Arbeitsumfeld verbessern
Etwa ein Drittel aller Pensionsversicherten (mit Ausnahme des öffentlichen Dienstes) geht laut Mayrhuber vorzeitig in Invaliditätspension. Wenn gewünscht ist, dass diese Menschen länger arbeiten, müssten nicht nur die Möglichkeit zur Weiterbildung und die Arbeitsbedingungen verbessert werden. Es seien auch finanzielle Anreize wichtig. Die Entlastung bei den Lohnnebenkosten für ältere Arbeitnehmer sei jedenfalls zu wenig.
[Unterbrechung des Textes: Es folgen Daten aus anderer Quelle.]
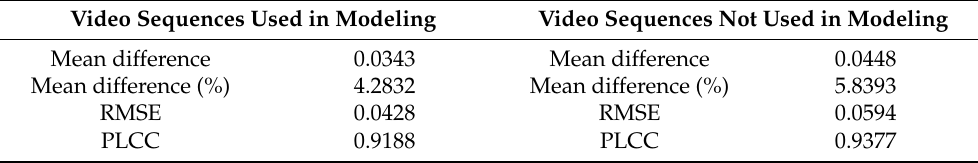
Table 5. Comparison between the measured SSIM and SSIMenv values for video sequences used in modeling (C53, MC, C47, S2, PA, SK, GTA, TSR, EM SO and BS) as well as for video sequences not used in the modeling process (BBB, ED and TR).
Mayrhuber spielt bei ihren Vorschlägen auch darauf an, dass Unternehmen Mitarbeiter mehr oder weniger in die Frühpension drängen. „Wenn aber die Beschäftigten dann Abschläge in Kauf nehmen müssen, wäre es logisch, auch die Unternehmen in die Pflicht zu nehmen. Das ist in Zeiten der Krise wie jetzt keine Lösung. Aber man sollte darüber diskutieren.“

In den Niederlanden und in Finnland gebe es entsprechende Vorschriften. Wenn ein Mitarbeiter krankheitsbedingt in Pension gehen muss, ist die Firma verpflichtet, für einen bestimmten Zeitraum einen Beitrag zur Frühpension zu leisten. Die Folge sei gewesen, dass die Unternehmen die Arbeitsbedingungen verbesserten, um die Mitarbeiter länger in Beschäftigung zu halten. Mayrhuber: „Dies kann eine von mehreren Maßnahmen sein.“ Genau wie das in den USA praktizierte Experience-Rating. Demnach zahlen jene Betriebe höhere Beiträge zur Arbeitslosenversicherung, die öfter Mitarbeiter kündigen.

Mayrhubers Vorschlag stößt sowohl in der Politik als auch in der Wirtschaftskammer auf geringe Zustimmung. Sowohl Sozialminister Rudolf Hundstorfer als auch Wirtschaftsminister Reinhold Mitterlehner wollen andere Wege gehen und verweisen auf die mangelnde Vergleichbarkeit etwa von finnischem und österreichischem System.

„Anspruch auf Reha“
Dr. Erhard Prugger, Obmann der AUVA in Oberösterreich
und Chef der Rechtsabteilung in der Wirtschaftskammer, lehnt Mayrhubers Ansatz ebenfalls ab, räumt aber ein, dass der hohe Prozentsatz der Invaliditätspensionen bedenklich sei. Die Wirtschaftskammer wolle einen Rechtsanspruch auf Reha, bevor jemand in Pension gehe. Dieser solle auch älteren Arbeitslosen zugestanden werden, die nur noch schwer vermittelbar seien.